Every so often, I need to imagine a future state that accounts for the loss. I can’t go backward. I can only go forward. Unless you have a time machine, that’s true for you, too.

That is the question this week: How can you “just” get over it?

4 thoughts on “How Can You “Just Get Over It”?”

  1. Somethings you can’t get over. At all. That goose egg on the head is from banging it against a wall.

    I put my hands in an expert dentist, periodontist. He tricked me into performing an extra procedure I never needed. Perhaps upselling to make more money. No plan, no explanation beforehand. So convincing, and in minutes he had filed down my teeth in a whole mouth “bite adjustment”. Something not done today if you have no symptoms, people live through old age just fine with imperfect teeth. Now I have a very deep bite with teeth hitting each other. My teeth used to “fit” together nicely, now my jaw has wide swings causing problems.

    Once gone, it can’t be put back. Now facing recommendations for braces (2-3 years then permanently a retainer, tightening pain every 2 weeks, $7,000) which at age 71, I did not envision spending my retirement this way. A specialist recommended some mouth guards, some very expensive, that may in the end not help and requires wearing plastic all night for life, and those possible toxins.

    This is someone I’d really like to sue, but no attorney will take on a dental malpractice case unless your face is paralyzed – their websites say so or they reject the case on this basis. No discussion, can’t even debate the validity of the case. One said such a case can cost several hundreds of thousands of dollars. But I know most cases do not go to trial, and there is a settlement early on. Add in that the culprit is a very well known dentist who is senior and head of education at key dental schools. Everyone knows him, and they network for referring patients, no one wants to cross him. I do have a new periodontist who was a student. He is a talker and says how students can’t stand the guy, and if working for him, leave quickly.

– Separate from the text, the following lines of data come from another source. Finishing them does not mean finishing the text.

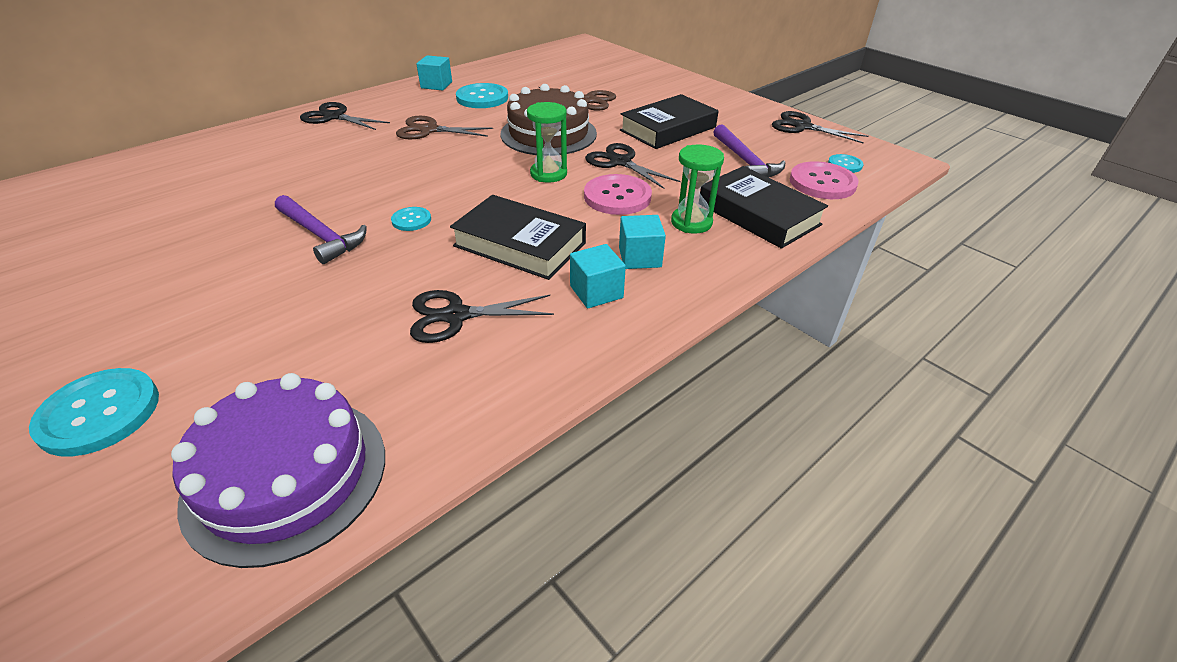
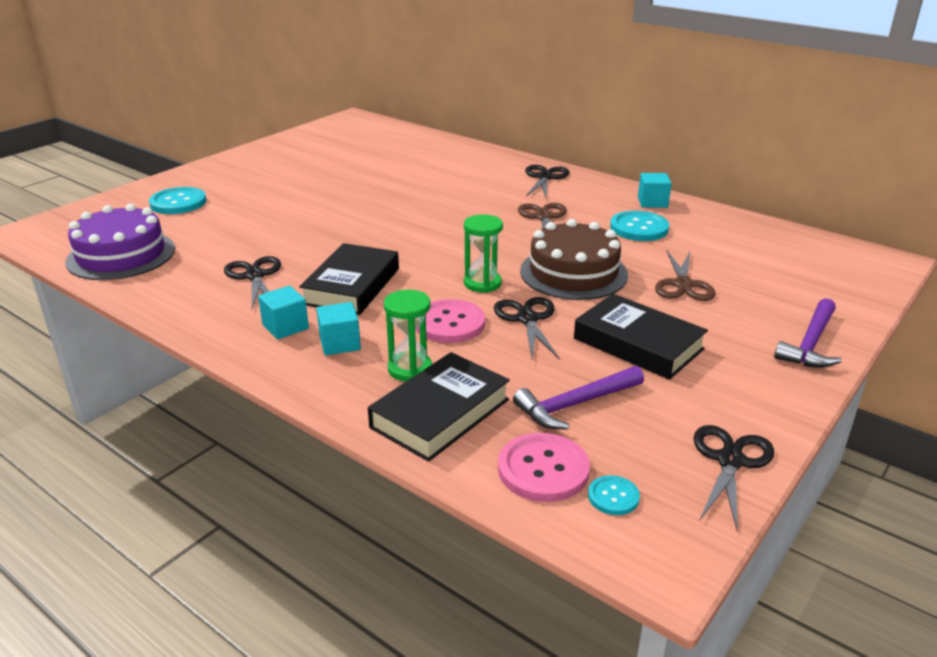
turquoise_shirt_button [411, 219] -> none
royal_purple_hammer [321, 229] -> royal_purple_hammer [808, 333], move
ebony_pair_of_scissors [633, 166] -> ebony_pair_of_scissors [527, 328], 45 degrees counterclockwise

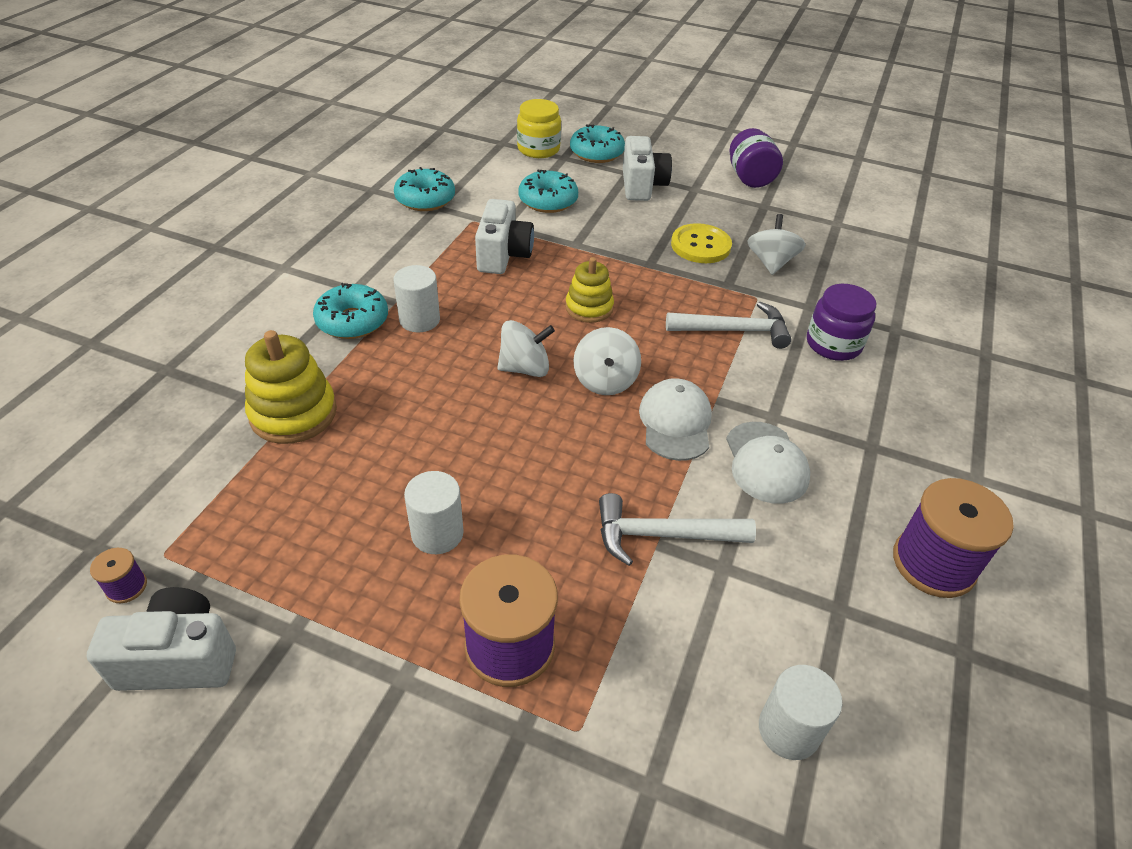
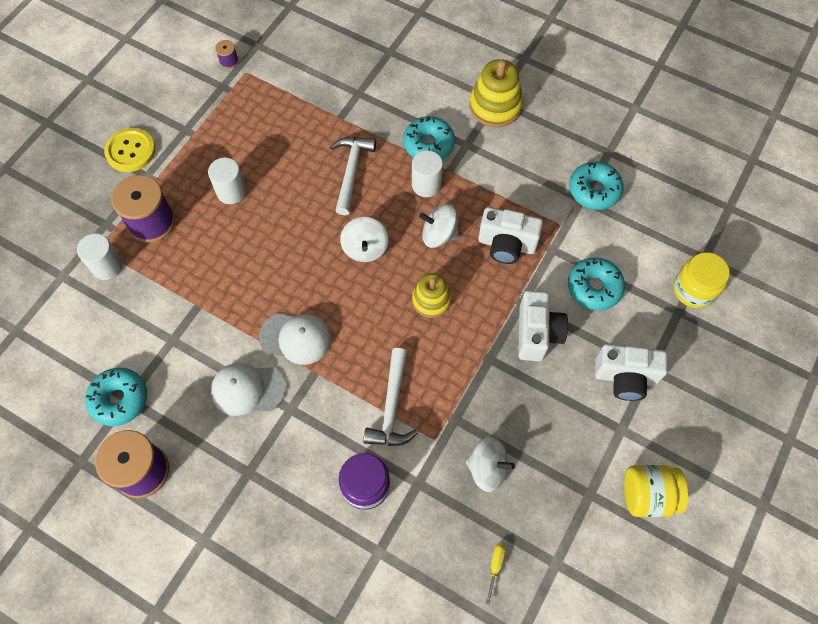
none -> golden_screwdriver [496, 574]
white_camera [161, 639] -> white_camera [543, 325], move
golden_ring_stacker [291, 387] -> golden_ring_stacker [496, 93], move
turquoise_donut [597, 144] -> turquoise_donut [116, 397], move
white_whirligig [607, 361] -> white_whirligig [439, 226], move
white_hammer [677, 529] -> white_hammer [353, 176], move
golden_shirt_button [701, 243] -> golden_shirt_button [130, 150], move
white_cylinder [800, 712] -> white_cylinder [100, 256], move
royal_purple_jam_jar [756, 158] -> golden_jam_jar [656, 491]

    Anyway, this belongs on another blog, but there is none.

    1. Netmouse, how frustrating. I had an orthopedist who gave me very bad advice. I complained to the Massachusetts medical board. I bet dentists have something like that, too. If you want, lodge a complaint with them. My complaint went nowhere. On the other hand, we now have the capability to write reviews of providers (on Yelp, I think, if nowhere else). You might do that. If you want.

      Yes, you are in a no-win situation. You can’t “get over it.” You might be able to manage the problem, but not solve it. Best wishes to you.

      1. Thanks, Johanna. Yes the state has a dental board to file complaints. They can rule to have the cost of service refunded. I asked the dentist for that and let him know what he did wrong. He did agree to refund my money, asking I sign a release (to not sue, I guess). I said I would NOT sign a release, and he refunded the money anyway. The board can stop someone from working until certain criteria is met, but this guy is 71 and should retire anyway, and too powerful perhaps for anything to be really done to him. I’ve held back because one attorney said if you file you can’t then sue, but the board website seems to indicate otherwise.

        So I will file a complaint, that provides some satisfaction, but may take a year or longer for the wheel to begin moving. But it is something, even if I must live with the damage. I’d like for him to at least be reprimanded by the state, I hope he feels some humiliation but so far he is incapable of seeing he did anything wrong, a real case of denial. But the state is more powerful than me, so their words may sting.

        I did post a searing post at Yelp, and at several medical review websites like Healthgrades, ratemd, vitals.

        1. Good for you, for taking as many actions as possible. You’re right, you’ll never get over this. You might, at some point, be able to move onwards. (Not move on, but choose another path.) Maybe.